▶ [MATERIAL TO PROCESS]:
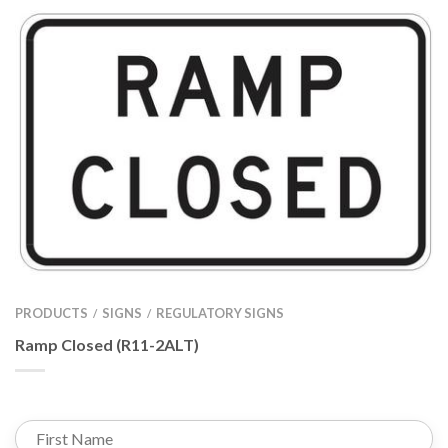
PRODUCTS
SIGNS
REGULATORY SIGNS
/
/
Ramp Closed (R11-2ALT)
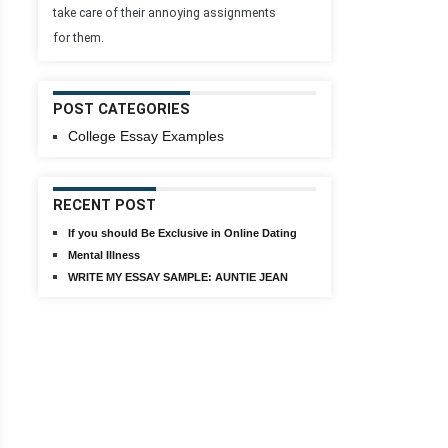
take care of their annoying assignments
for them.
POST CATEGORIES
College Essay Examples
RECENT POST
If you should Be Exclusive in Online Dating
Mental Illness
WRITE MY ESSAY SAMPLE: AUNTIE JEAN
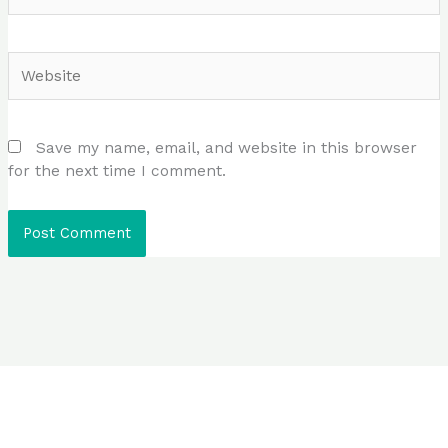
Website
Save my name, email, and website in this browser
for the next time I comment.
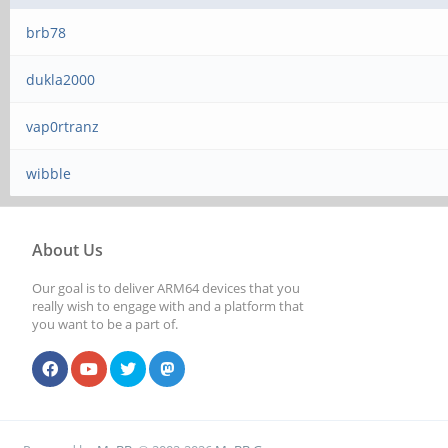
brb78
dukla2000
vap0rtranz
wibble
About Us
Our goal is to deliver ARM64 devices that you
really wish to engage with and a platform that
you want to be a part of.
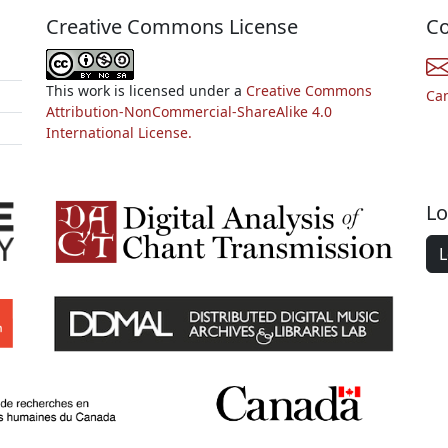
Creative Commons License
Co
This work is licensed under a
Creative Commons
Ca
Attribution-NonCommercial-ShareAlike 4.0
International License.
Lo
L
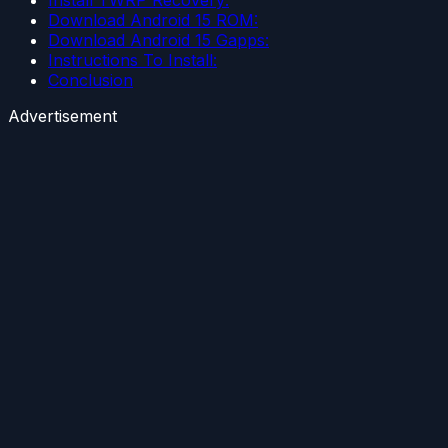
Download Android 15 ROM:
Download Android 15 Gapps:
Instructions To Install:
Conclusion
Advertisement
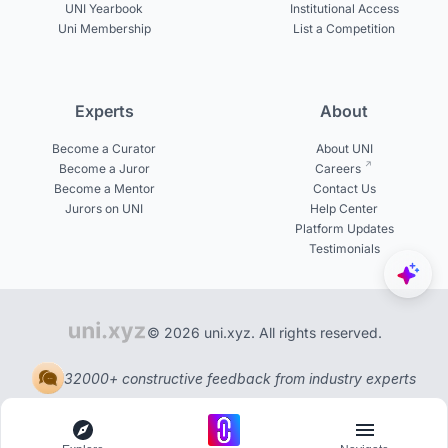
UNI Yearbook
Institutional Access
Uni Membership
List a Competition
Experts
About
Become a Curator
About UNI
Become a Juror
Careers
Become a Mentor
Contact Us
Jurors on UNI
Help Center
Platform Updates
Testimonials
© 2026 uni.xyz. All rights reserved.
32000+ constructive feedback from industry experts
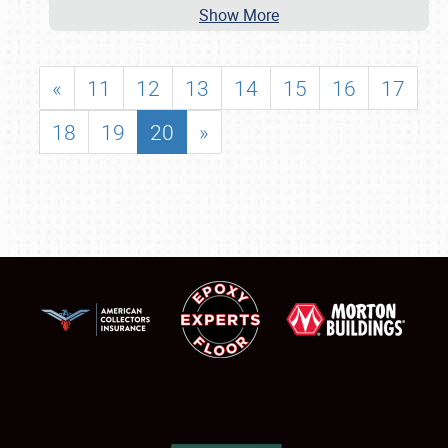
Show More
«
11
12
13
14
15
16
17
18
19
20
»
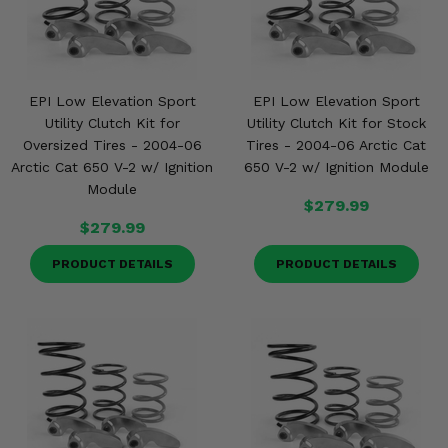
EPI Low Elevation Sport
EPI Low Elevation Sport
Utility Clutch Kit for
Utility Clutch Kit for Stock
Oversized Tires - 2004-06
Tires - 2004-06 Arctic Cat
Arctic Cat 650 V-2 w/ Ignition
650 V-2 w/ Ignition Module
Module
$279.99
$279.99
PRODUCT DETAILS
PRODUCT DETAILS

▶ [TASK DETAILS]: Count every line of the material that holds the string "Utility", then give the total alone.

▶ [ANSWER TO THE EXERCISE]: 2